Who doesn't remember the chilling ending to Fatal Attraction, the 1987 thriller starring Michael Douglas and Glenn Close? That suspenseful ending wasn't the original conclusion to the movie, which grossed more than $300 million in box-office earnings, and it was through the involvement of Joseph Farrell that the planned ending was changed.
Farrell, a marketing executive at Paramount Pictures, died on December 7 and his passing brought back the story of the drama surrounding the end of Fatal Attraction.
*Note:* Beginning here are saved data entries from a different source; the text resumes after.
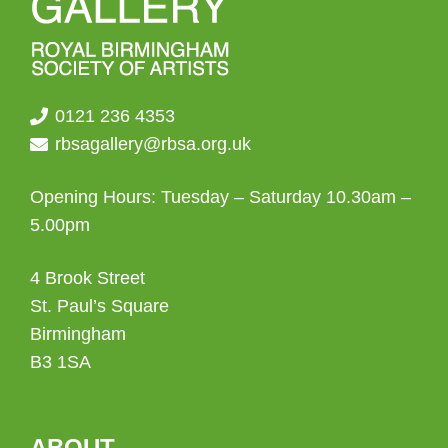
0121 236 4353
rbsagallery@rbsa.org.uk
Opening Hours: Tuesday – Saturday 10.30am –
5.00pm
4 Brook Street
St. Paul’s Square
Birmingham
B3 1SA
ABOUT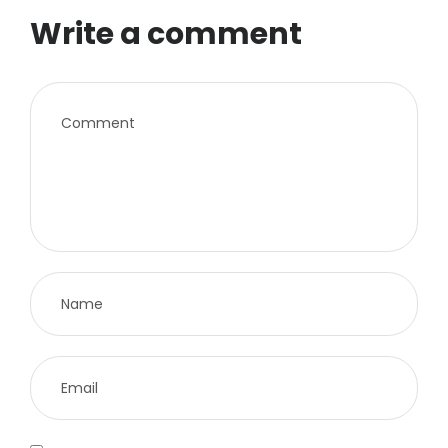
Write a comment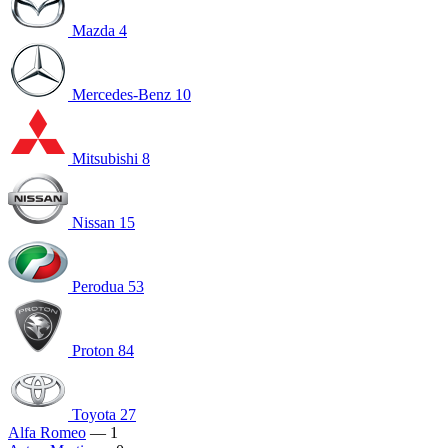
Mazda
4
Mercedes-Benz
10
Mitsubishi
8
Nissan
15
Perodua
53
Proton
84
Toyota
27
Alfa Romeo
— 1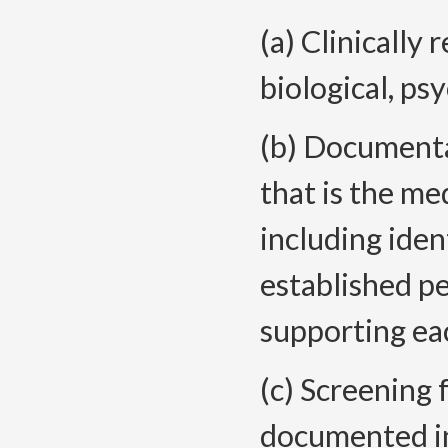
(a) Clinically 
biological, ps
(b) Documenta
that is the me
including iden
established p
supporting eac
(c) Screening 
documented in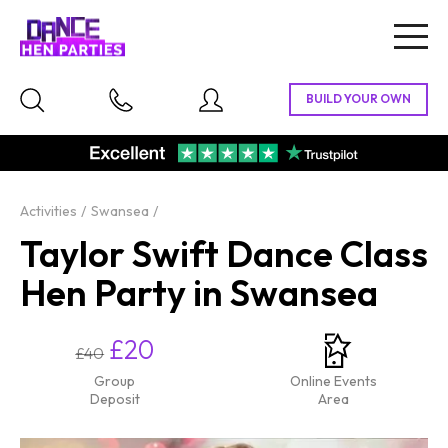
Togg
navig
Activities
Swansea
Taylor Swift Dance Class
Hen Party in Swansea
£20
£40
Group
Online Events
Deposit
Area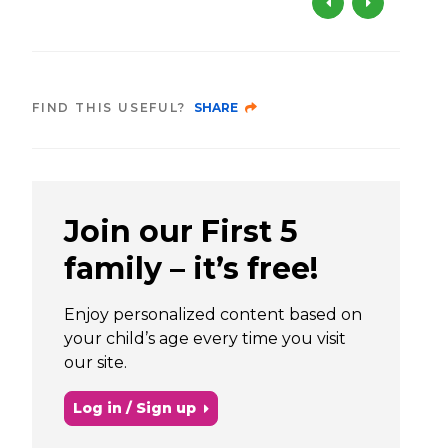
FIND THIS USEFUL?
SHARE
Join our First 5
family – it’s free!
Enjoy personalized content based on
your child’s age every time you visit
our site.
Log in / Sign up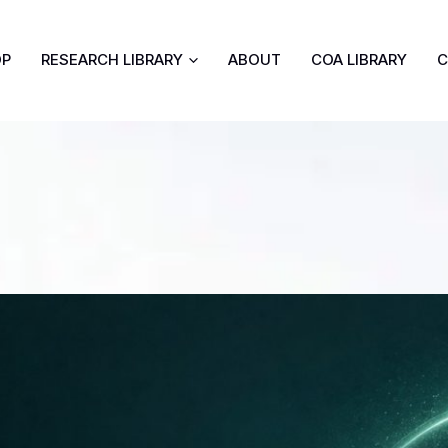
OP
RESEARCH LIBRARY
ABOUT
COA LIBRARY
C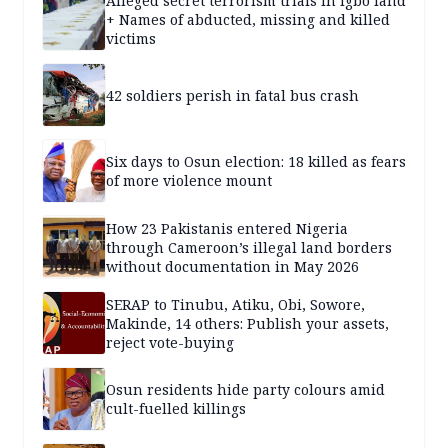
Alleged secret terrorism trials in Igbo land
+ Names of abducted, missing and killed
victims
42 soldiers perish in fatal bus crash
Six days to Osun election: 18 killed as fears
of more violence mount
How 23 Pakistanis entered Nigeria
through Cameroon’s illegal land borders
without documentation in May 2026
SERAP to Tinubu, Atiku, Obi, Sowore,
Makinde, 14 others: Publish your assets,
reject vote-buying
Osun residents hide party colours amid
cult-fuelled killings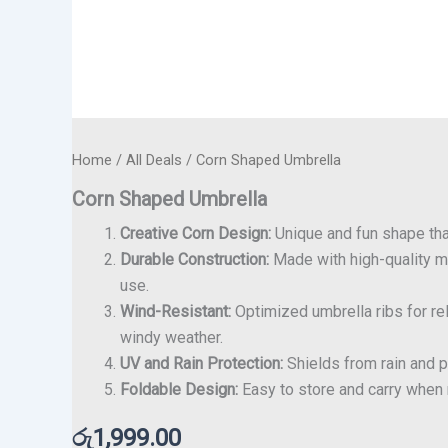
Home
/
All Deals
/ Corn Shaped Umbrella
Corn Shaped Umbrella
Creative Corn Design:
Unique and fun shape tha
Durable Construction:
Made with high-quality ma
use.
Wind-Resistant:
Optimized umbrella ribs for re
windy weather.
UV and Rain Protection:
Shields from rain and pa
Foldable Design:
Easy to store and carry when n
රු
1,999.00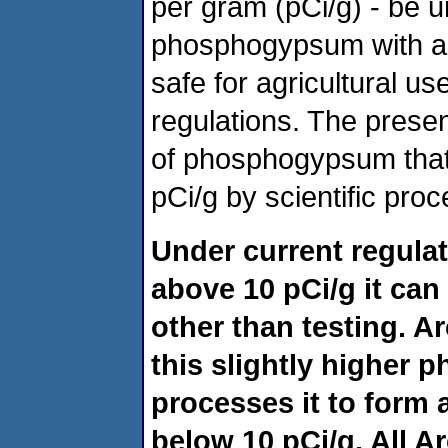
per gram (pCi/g) - be u
phosphogypsum with a r
safe for agricultural u
regulations. The prese
of phosphogypsum that
pCi/g by scientific proc
Under current regula
above 10 pCi/g it can
other than testing. 
this slightly higher
processes it to form a
below 10 pCi/g. All A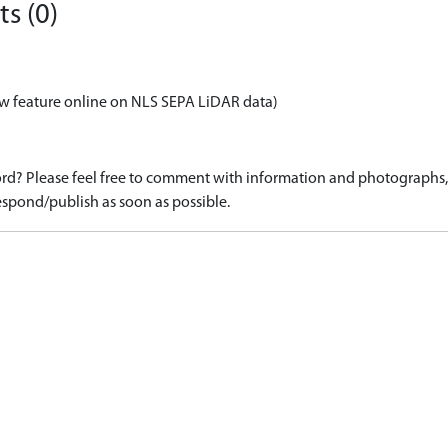
s (0)
w feature online on NLS SEPA LiDAR data)
d? Please feel free to comment with information and photographs, o
spond/publish as soon as possible.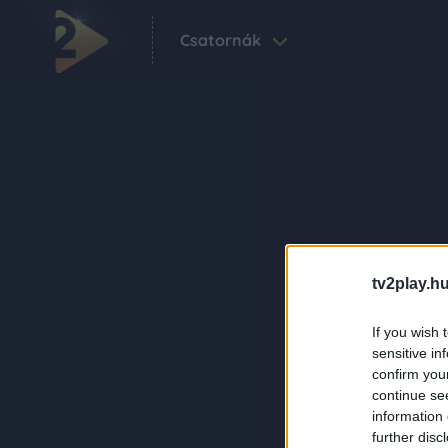
Csatornák
tv2play.hu
If you wish 
sensitive in
confirm you
continue se
information 
further disc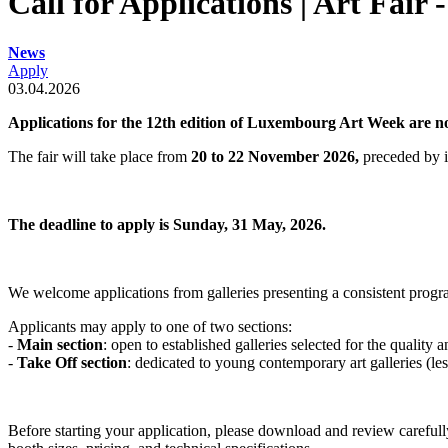
Call for Applications | Art Fair 
News
Apply
03.04.2026
Applications for the 12th edition of Luxembourg Art Week are 
The fair will take place from
20 to 22 November 2026,
preceded by i
The deadline to apply is Sunday, 31 May, 2026.
We welcome applications from galleries presenting a consistent progr
Applicants may apply to one of two sections:
-
Main section
:
open to established galleries selected for the quality 
-
Take Off section
:
dedicated to young contemporary art galleries (less 
Before starting your application, please download and review careful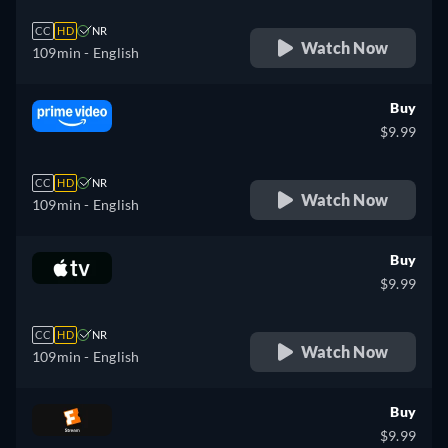
CC
HD
NR
Watch Now
109min
- English
Buy
$9.99
CC
HD
NR
Watch Now
109min
- English
Buy
$9.99
CC
HD
NR
Watch Now
109min
- English
Buy
$9.99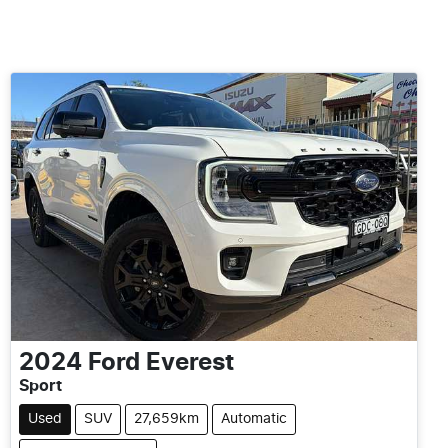
2024
Ford
Everest
Sport
Used
SUV
27,659km
Automatic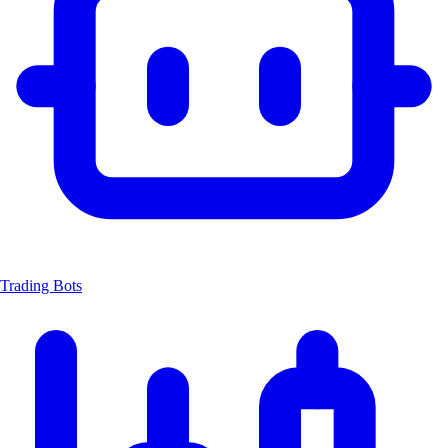
Trading Bots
The original planned ending had Close's character, the psychopathic stalker to Douglas' Dan Gallagher, commit ritualistic suicide as she listens to a recording of "Madame Butterfly." Farrell insisted on testing the movie with preview audiences--and those consumers openly rejected the ending as unsatisfying. Given the findings, Farrell insisted that director Adrian Lyne re-shoot the ending. And, we all now remember that captivating finish where Douglas seemingly kills Close's Alex Forrest in a struggle in the bathtub, only to have her re-emerge and then be shot by Douglas' wife, played by Anne Archer.
The movie was nominated for six Oscars but would not have gained this critical and consumer acclaim if not for the efforts of the late Farrell, the unknown and offscreen hero of Fatal Attraction.